На следующий день, во время завтрака с одним клиентом, я внезапно теряю нить разговора прямо посредине фразы: в моем мозгу всплывает видение прошлой ночи. И почти с тошнотворной быстротой во мне поднимается желание. Я отодвигаю тарелку и прячу руки под салфеткой. Когда я осознаю, что увижу его только через четыре часа, у меня на глазах выступают слезы.

* * *

Вот так все и шло: шаг за шагом. Я видела его каждый вечер, каждый новый шаг сам по себе был почти незаметен, он очень-очень хорошо занимался любовью. Я постепенно безумно влюблялась в него, не только физически, но физически особенно. И через две недели я оказалась в ситуации, которую все, кого я знала, сочли бы патологической.

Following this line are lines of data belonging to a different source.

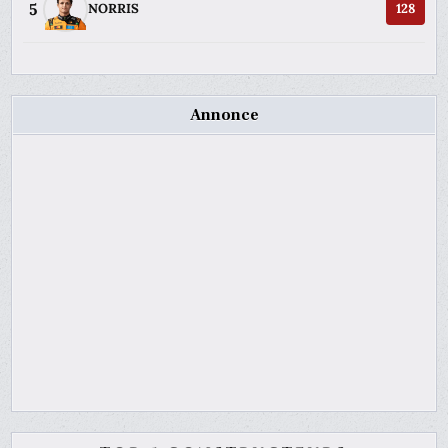
5
NORRIS
128
Annonce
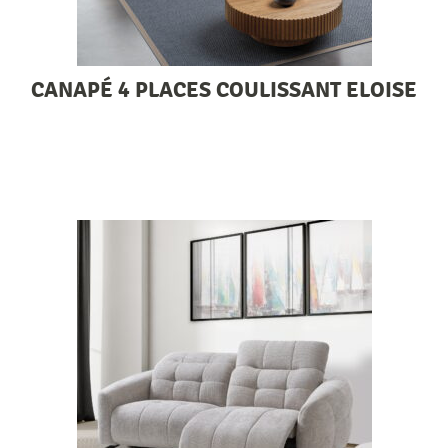
CANAPÉ 4 PLACES COULISSANT ELOISE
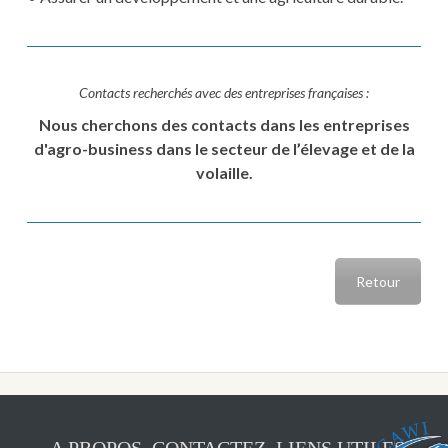
Contacts recherchés avec des entreprises françaises :
Nous cherchons des contacts dans les entreprises
d'agro-business dans le secteur de l’élevage et de la
volaille.
Retour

Мне никогда не приходило в голову расценивать ее так. Говоря по правде, я никак ее не расценивала. Я никому об этом не говорила. Теперь, когда я оцениваю ее сейчас, эта ситуация кажется мне невероятной. Я могу рассматривать эти недели, как некое отдельно взятое явление, ныне оставшееся в прошлом, как некий отрезок моей жизни нереальный, как сновидение, не имеющий никакой связи со всем остальным моим существованием.

* * *

– Ведь это редко бывает, – говорю я, – чтобы мужчины держали кошек, правда?

Мы смотрим по телевизору Кронкайта[1]: знакомое, привычное лицо сообщает, изображая озабоченность, постепенно переходящую в тревогу, о далеком землетрясении или об угрозе – куда менее далекой – новой забастовки железнодорожников.

– Ты шутишь? – отвечает он немного устало. – Я и сам знаю. Собаки – совсем другое дело. Я не знаю ни одного мужчины – я хочу сказать, холостяка, – у которого была бы кошка. А уж тем более две или три!

– Гм…

– Если хочешь знать мое мнение, – продолжает он, – кошки хороши для детей или старух. Ну, или в сельской местности…

– Но тогда, – говорю я, – зачем…

– Кошки – совершенно ни к чему не способны и ни на что не годные животные, – решительно заявляет он, прерывая меня.